Com o food cost de cada prato calculado na planilha, você tem uma visão completa da lucratividade do cardápio que a maioria dos restaurantes simplesmente não tem. A análise de engenharia de cardápio classifica cada prato em quatro categorias com base em dois critérios: popularidade (volume de pedidos) e lucratividade (margem de contribuição). Pratos muito pedidos e muito lucrativos são as “estrelas” — o coração do cardápio. Pratos muito pedidos mas pouco lucrativos são os “burros de carga” — sustentam o volume mas precisam ter o custo revisado ou o preço aumentado. Pratos pouco pedidos mas lucrativos são os “enigmas” — precisam de estratégia de marketing. Pratos pouco pedidos e pouco lucrativos são os “pesos mortos” — candidatos a sair do cardápio.

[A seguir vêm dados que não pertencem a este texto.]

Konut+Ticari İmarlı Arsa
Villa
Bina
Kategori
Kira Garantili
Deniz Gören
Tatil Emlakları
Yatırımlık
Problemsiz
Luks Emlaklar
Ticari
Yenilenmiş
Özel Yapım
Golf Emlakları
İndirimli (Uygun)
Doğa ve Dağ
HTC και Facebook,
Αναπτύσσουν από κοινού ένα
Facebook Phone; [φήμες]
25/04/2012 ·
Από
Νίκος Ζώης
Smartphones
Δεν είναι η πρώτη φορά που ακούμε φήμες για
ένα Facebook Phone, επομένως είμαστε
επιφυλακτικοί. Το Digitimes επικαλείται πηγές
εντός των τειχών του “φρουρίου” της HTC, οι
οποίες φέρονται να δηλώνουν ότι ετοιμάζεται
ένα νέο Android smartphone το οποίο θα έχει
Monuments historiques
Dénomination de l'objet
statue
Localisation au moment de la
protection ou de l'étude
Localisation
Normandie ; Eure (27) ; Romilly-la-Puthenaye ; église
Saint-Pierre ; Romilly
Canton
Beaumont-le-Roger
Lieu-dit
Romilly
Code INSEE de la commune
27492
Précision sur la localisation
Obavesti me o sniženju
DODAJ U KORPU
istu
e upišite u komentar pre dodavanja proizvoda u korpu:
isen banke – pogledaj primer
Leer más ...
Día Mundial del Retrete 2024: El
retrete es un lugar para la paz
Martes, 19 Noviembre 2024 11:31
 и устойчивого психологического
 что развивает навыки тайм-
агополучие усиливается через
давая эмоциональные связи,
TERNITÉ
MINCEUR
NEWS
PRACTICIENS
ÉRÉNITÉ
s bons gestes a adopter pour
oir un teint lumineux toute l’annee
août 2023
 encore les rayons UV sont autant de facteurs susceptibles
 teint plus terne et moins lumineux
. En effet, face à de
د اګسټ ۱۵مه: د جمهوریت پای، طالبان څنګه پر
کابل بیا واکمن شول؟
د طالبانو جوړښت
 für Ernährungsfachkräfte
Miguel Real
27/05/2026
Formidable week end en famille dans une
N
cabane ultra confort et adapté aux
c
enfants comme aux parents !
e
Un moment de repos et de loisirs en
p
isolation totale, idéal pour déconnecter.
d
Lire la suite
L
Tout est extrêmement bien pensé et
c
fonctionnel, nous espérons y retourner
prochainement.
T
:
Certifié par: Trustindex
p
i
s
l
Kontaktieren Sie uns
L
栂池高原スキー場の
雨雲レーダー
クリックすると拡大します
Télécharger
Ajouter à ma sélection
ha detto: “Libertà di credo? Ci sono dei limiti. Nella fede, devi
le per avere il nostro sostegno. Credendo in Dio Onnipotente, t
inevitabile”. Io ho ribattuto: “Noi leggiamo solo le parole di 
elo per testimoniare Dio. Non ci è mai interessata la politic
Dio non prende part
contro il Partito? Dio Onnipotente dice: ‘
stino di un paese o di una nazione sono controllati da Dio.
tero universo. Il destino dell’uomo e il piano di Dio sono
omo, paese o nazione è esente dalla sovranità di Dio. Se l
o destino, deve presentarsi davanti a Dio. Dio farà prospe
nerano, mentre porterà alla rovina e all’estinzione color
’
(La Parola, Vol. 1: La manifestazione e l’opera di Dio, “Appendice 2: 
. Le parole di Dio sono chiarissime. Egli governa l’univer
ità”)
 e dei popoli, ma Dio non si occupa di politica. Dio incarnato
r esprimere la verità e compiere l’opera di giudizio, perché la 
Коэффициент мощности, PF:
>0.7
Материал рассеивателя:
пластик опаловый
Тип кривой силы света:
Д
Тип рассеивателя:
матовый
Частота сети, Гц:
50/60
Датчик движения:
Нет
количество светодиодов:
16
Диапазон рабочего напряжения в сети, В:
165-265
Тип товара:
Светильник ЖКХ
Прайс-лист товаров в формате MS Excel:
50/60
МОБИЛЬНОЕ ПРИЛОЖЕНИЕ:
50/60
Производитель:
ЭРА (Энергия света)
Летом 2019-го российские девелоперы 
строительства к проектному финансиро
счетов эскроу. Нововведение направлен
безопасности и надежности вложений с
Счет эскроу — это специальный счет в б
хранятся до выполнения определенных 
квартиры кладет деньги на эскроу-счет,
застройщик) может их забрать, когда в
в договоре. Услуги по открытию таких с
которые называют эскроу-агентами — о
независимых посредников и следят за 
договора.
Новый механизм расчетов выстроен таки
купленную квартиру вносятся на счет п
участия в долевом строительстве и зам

Para fazer essa análise na planilha, adicione uma coluna com o volume de pedidos de cada prato (da semana, do mês) e calcule a margem de contribuição de cada um em reais: preço_de_venda – custo_dos_insumos. Com dois critérios (volume e margem), crie uma classificação automática usando a função SES ou SE aninhado: SE o volume é maior que a média E a margem é maior que a média, “Estrela”. SE o volume é maior que a média E a margem é menor que a média, “Burro de Carga”. E assim por diante. Com essa classificação automática e colorida na planilha, a reunião de revisão do cardápio tem uma pauta clara e baseada em dados — quais pratos manter, quais revisar e quais eliminar.

Combine a análise de lucratividade por prato com o cálculo do ponto de equilíbrio do restaurante como um todo. Com os custos fixos mensais (aluguel, folha, energia) e a margem de contribuição média do cardápio (calculada como a média ponderada das margens de cada prato pelo volume de vendas de cada um), o ponto de equilíbrio em faturamento é: custos_fixos / percentual_margem_contribuição_média. Esse número diz exatamente quanto o restaurante precisa faturar por mês para não ter prejuízo — e dividindo pelo ticket médio, você sabe quantas mesas ou pedidos precisam ser atendidos por mês para chegar ao equilíbrio financeiro.